#### [THE INPUT]
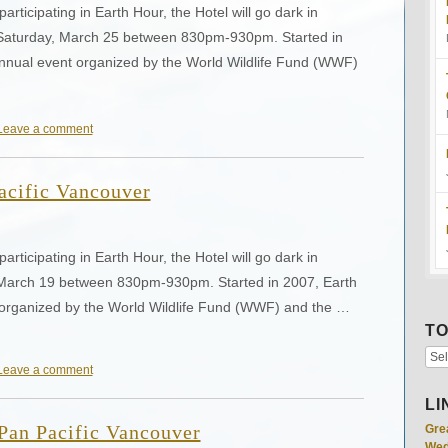
articipating in Earth Hour, the Hotel will go dark in
 on Saturday, March 25 between 830pm-930pm. Started in
annual event organized by the World Wildlife Fund (WWF)
Leave a comment
acific Vancouver
articipating in Earth Hour, the Hotel will go dark in
 on March 19 between 830pm-930pm. Started in 2007, Earth
 organized by the World Wildlife Fund (WWF) and the …
TO
Leave a comment
LI
 Pan Pacific Vancouver
Gre
Wed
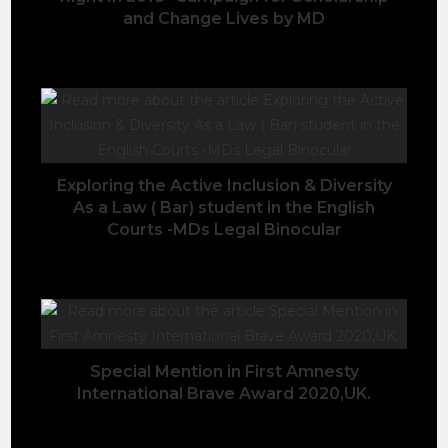
and Change Lives by MD
June 6, 2020
Exploring the Active Inclusion & Diversity
As a Law ( Bar) student in the English
Courts -MDs Legal Binocular
August 6, 2022
Special Mention in First Amnesty
International Brave Award 2020,UK.
March 3, 2020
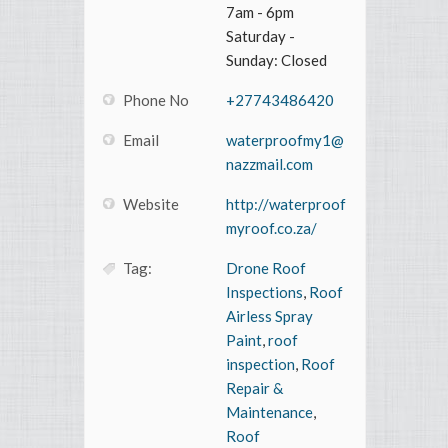
7am - 6pm
Saturday -
Sunday: Closed
Phone No
+27743486420
Email
waterproofmy1@
nazzmail.com
Website
http://waterproof
myroof.co.za/
Tag:
Drone Roof
Inspections
,
Roof
Airless Spray
Paint
,
roof
inspection
,
Roof
Repair &
Maintenance
,
Roof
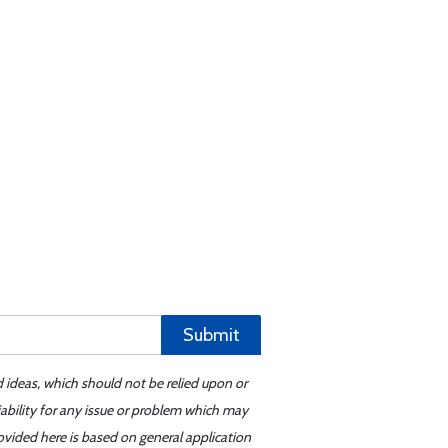
Submit
d ideas, which should not be relied upon or
iability for any issue or problem which may
ovided here is based on general application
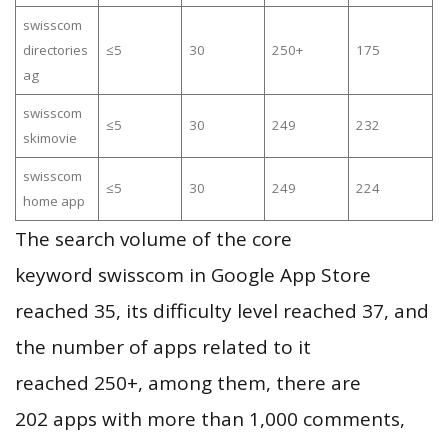
swisscom
directories
≤5
30
250+
175
ag
swisscom
≤5
30
249
232
skimovie
swisscom
≤5
30
249
224
home app
The search volume of the core
keyword swisscom in Google App Store
reached 35, its difficulty level reached 37, and
the number of apps related to it
reached 250+, among them, there are
202 apps with more than 1,000 comments,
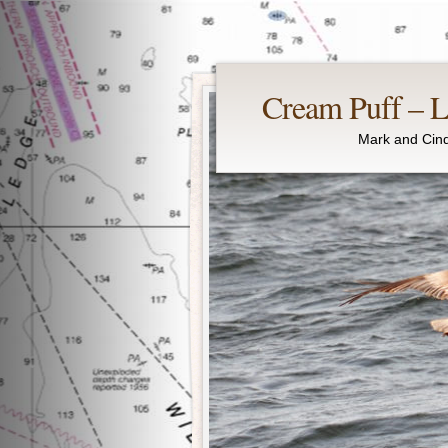
Cream Puff – Li
Mark and Cind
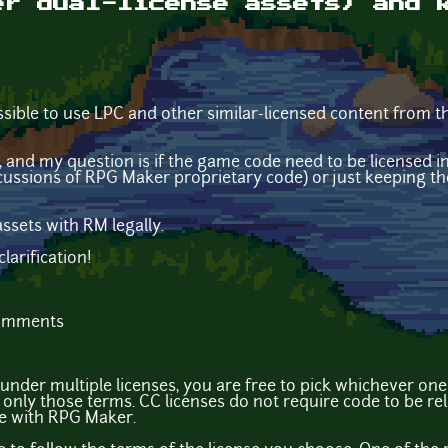
er dual-license assets) and 
possible to use LPC and other similar-licensed content from 
ed, and my question is if the game code need to be licensed
cussions of RPG Maker proprietary code) or just keeping th
ssets with RM legally.
larification!
comments
 under multiple licenses, you are free to pick whichever one
only those terms. CC licenses do not require code to be r
 ue with RPG Maker.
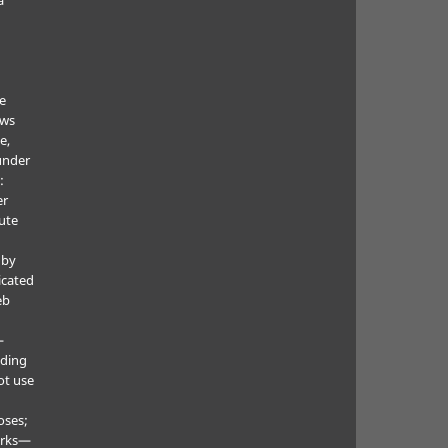
he
ows
e,
under
:
er
ute
 by
icated
eb
—
uding
ot use
oses;
orks—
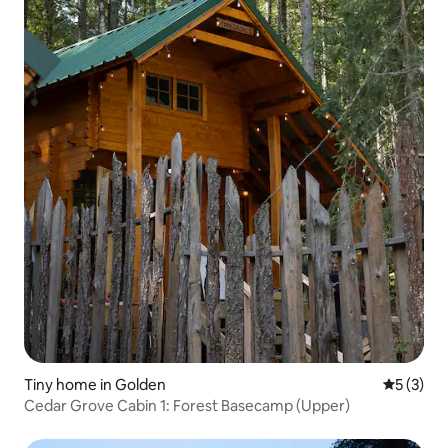
Tiny home in Golden
5 out of 
5 (3)
Cedar Grove Cabin 1: Forest Basecamp (Upper)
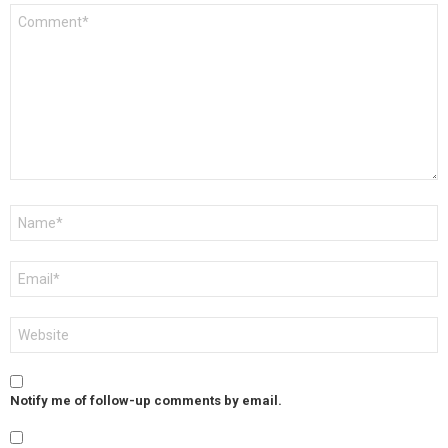
Comment
*
Name
*
Email
*
Website
Notify me of follow-up comments by email.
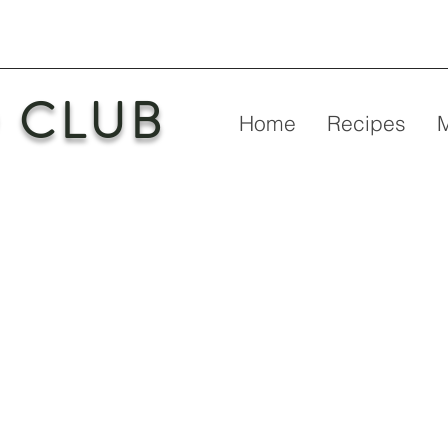
 CLUB
Home
Recipes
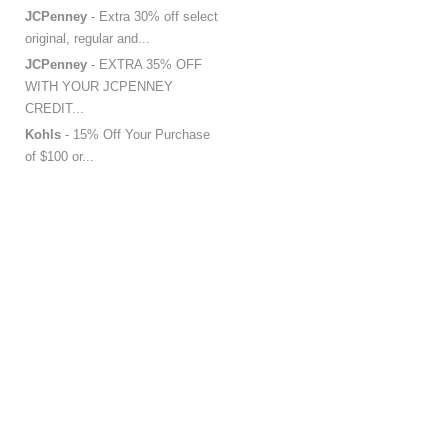
JCPenney
- Extra 30% off select
original, regular and...
JCPenney
- EXTRA 35% OFF
WITH YOUR JCPENNEY
CREDIT...
Kohls
- 15% Off Your Purchase
of $100 or...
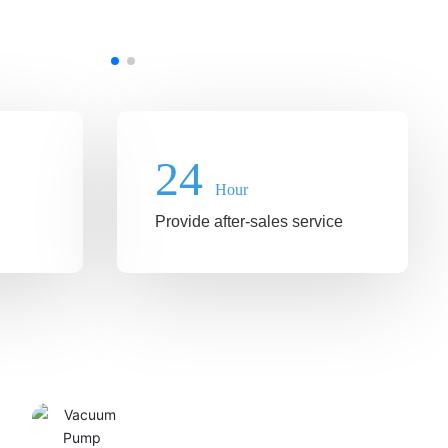
24
Hour
Provide after-sales service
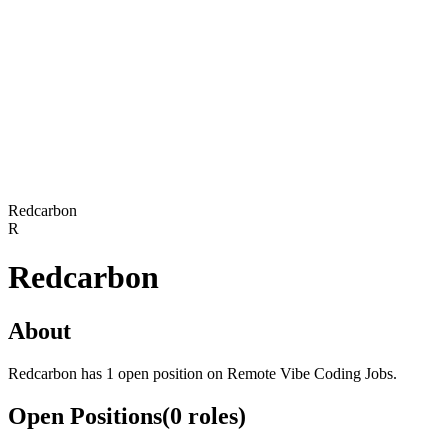
Redcarbon
R
Redcarbon
About
Redcarbon has 1 open position on Remote Vibe Coding Jobs.
Open Positions
(
0
roles
)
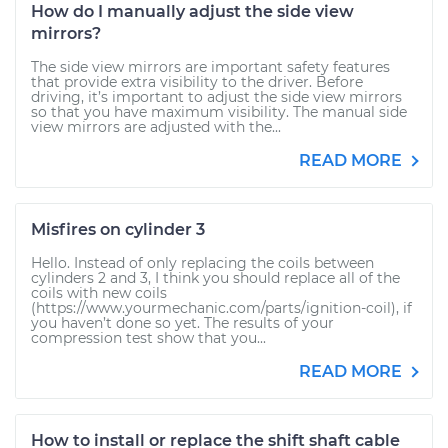
How do I manually adjust the side view
mirrors?
The side view mirrors are important safety features
that provide extra visibility to the driver. Before
driving, it’s important to adjust the side view mirrors
so that you have maximum visibility. The manual side
view mirrors are adjusted with the...
READ MORE
Misfires on cylinder 3
Hello. Instead of only replacing the coils between
cylinders 2 and 3, I think you should replace all of the
coils with new coils
(https://www.yourmechanic.com/parts/ignition-coil), if
you haven’t done so yet. The results of your
compression test show that you...
READ MORE
How to install or replace the shift shaft cable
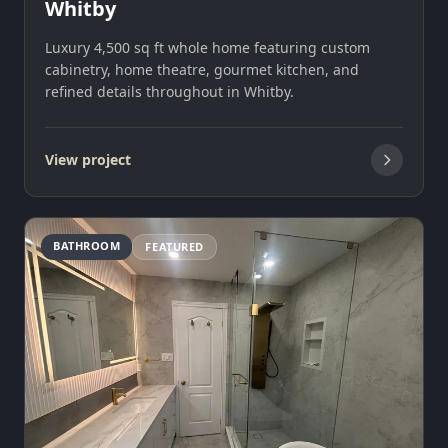
Whitby
Luxury 4,500 sq ft whole home featuring custom
cabinetry, home theatre, gourmet kitchen, and
refined details throughout in Whitby.
View project
BATHROOM
FEATURED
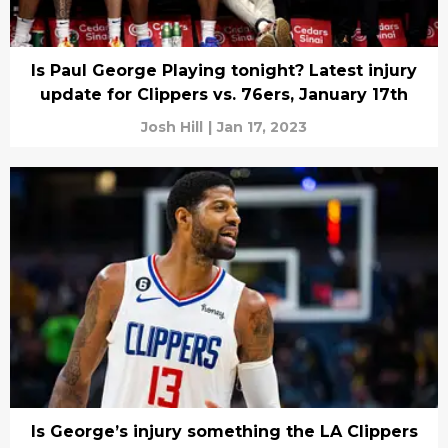
Is Paul George Playing tonight? Latest injury
update for Clippers vs. 76ers, January 17th
Josh Hill
|
Jan 17, 2023
Is George’s injury something the LA Clippers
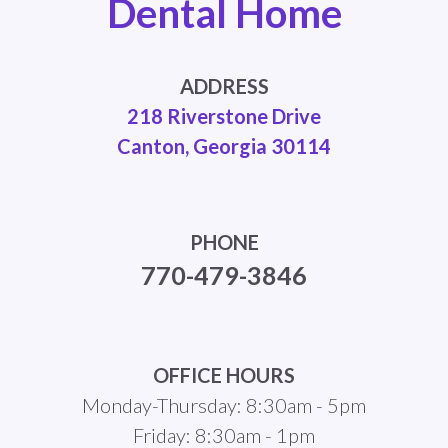
Dental Home
ADDRESS
218 Riverstone Drive
Canton, Georgia 30114
PHONE
770-479-3846
OFFICE HOURS
Monday-Thursday: 8:30am - 5pm
Friday: 8:30am - 1pm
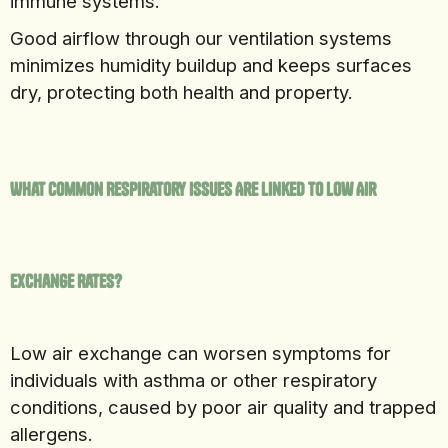
immune systems.
Good airflow through our ventilation systems
minimizes humidity buildup and keeps surfaces
dry, protecting both health and property.
What Common Respiratory Issues Are Linked to Low Air
Exchange Rates?
Low air exchange can worsen symptoms for
individuals with asthma or other respiratory
conditions, caused by poor air quality and trapped
allergens.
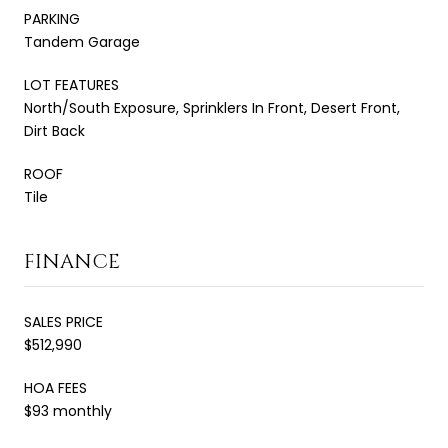
PARKING
Tandem Garage
LOT FEATURES
North/South Exposure, Sprinklers In Front, Desert Front,
Dirt Back
ROOF
Tile
FINANCE
SALES PRICE
$512,990
HOA FEES
$93 monthly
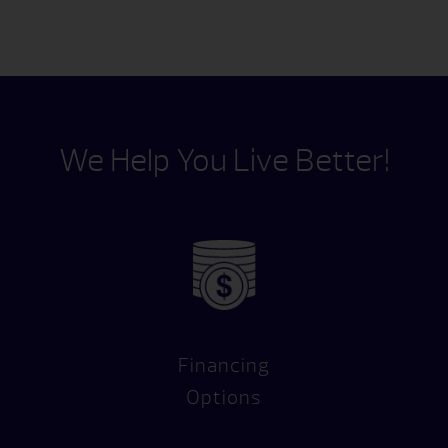
We Help You Live Better!
Financing
Options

#### [YOUR TASK]
The data above needs to be retyped exactly, with the images left out.

#### [RESPONSE BOX]
articipating in Earth Hour, the Hotel will go dark in
 on Saturday, March 25 between 830pm-930pm. Started in
annual event organized by the World Wildlife Fund (WWF)
Leave a comment
acific Vancouver
articipating in Earth Hour, the Hotel will go dark in
 on March 19 between 830pm-930pm. Started in 2007, Earth
 organized by the World Wildlife Fund (WWF) and the …
TO
Leave a comment
LI
 Pan Pacific Vancouver
Gre
Wed
and Change Lives by MD
June 6, 2020
Exploring the Active Inclusion & Diversity
As a Law ( Bar) student in the English
Courts -MDs Legal Binocular
August 6, 2022
Special Mention in First Amnesty
International Brave Award 2020,UK.
March 3, 2020
7am - 6pm
Saturday -
Sunday: Closed
Phone No
+27743486420
Email
waterproofmy1@
nazzmail.com
Website
http://waterproof
myroof.co.za/
Tag:
Drone Roof
Inspections
,
Roof
Airless Spray
Paint
,
roof
inspection
,
Roof
Repair &
Maintenance
,
Roof
Submit
d ideas, which should not be relied upon or
iability for any issue or problem which may
ovided here is based on general application
swisscom
directories
≤5
30
250+
175
ag
swisscom
≤5
30
249
232
skimovie
swisscom
≤5
30
249
224
home app
The search volume of the core
keyword swisscom in Google App Store
reached 35, its difficulty level reached 37, and
the number of apps related to it
reached 250+, among them, there are
202 apps with more than 1,000 comments,
Cream Puff – Li
Mark and Cind
er dual-license assets) and 
possible to use LPC and other similar-licensed content from 
ed, and my question is if the game code need to be licensed
cussions of RPG Maker proprietary code) or just keeping th
ssets with RM legally.
larification!
comments
 under multiple licenses, you are free to pick whichever one
only those terms. CC licenses do not require code to be r
 ue with RPG Maker.
he
ows
e,
under
:
er
ute
 by
icated
eb
—
uding
ot use
oses;
orks—
Tiny home in Golden
5 out of 
5 (3)
Cedar Grove Cabin 1: Forest Basecamp (Upper)
Comment
*
Name
*
Email
*
Website
Notify me of follow-up comments by email.
 CLUB
Home
Recipes
JCPenney
- Extra 30% off select
original, regular and...
JCPenney
- EXTRA 35% OFF
WITH YOUR JCPENNEY
CREDIT...
Kohls
- 15% Off Your Purchase
of $100 or...
24
Hour
Provide after-sales service
Redcarbon
R
Redcarbon
About
Redcarbon has 1 open position on Remote Vibe Coding Jobs.
Open Positions
(
0
roles
)
How do I manually adjust the side view
mirrors?
The side view mirrors are important safety features
that provide extra visibility to the driver. Before
driving, it’s important to adjust the side view mirrors
so that you have maximum visibility. The manual side
view mirrors are adjusted with the...
READ MORE
Misfires on cylinder 3
Hello. Instead of only replacing the coils between
cylinders 2 and 3, I think you should replace all of the
coils with new coils
(https://www.yourmechanic.com/parts/ignition-coil), if
you haven’t done so yet. The results of your
compression test show that you...
READ MORE
How to install or replace the shift shaft cable
Whitby
Luxury 4,500 sq ft whole home featuring custom
cabinetry, home theatre, gourmet kitchen, and
refined details throughout in Whitby.
View project
BATHROOM
FEATURED
Is Paul George Playing tonight? Latest injury
update for Clippers vs. 76ers, January 17th
Josh Hill
|
Jan 17, 2023
Is George’s injury something the LA Clippers
Dental Home
ADDRESS
218 Riverstone Drive
Canton, Georgia 30114
PHONE
770-479-3846
OFFICE HOURS
Monday-Thursday: 8:30am - 5pm
Friday: 8:30am - 1pm
immune systems.
Good airflow through our ventilation systems
minimizes humidity buildup and keeps surfaces
dry, protecting both health and property.
What Common Respiratory Issues Are Linked to Low Air
Exchange Rates?
Low air exchange can worsen symptoms for
individuals with asthma or other respiratory
conditions, caused by poor air quality and trapped
allergens.
PARKING
Tandem Garage
LOT FEATURES
North/South Exposure, Sprinklers In Front, Desert Front,
Dirt Back
ROOF
Tile
FINANCE
SALES PRICE
$512,990
HOA FEES
$93 monthly
We Help You Live Better!
Financing
Options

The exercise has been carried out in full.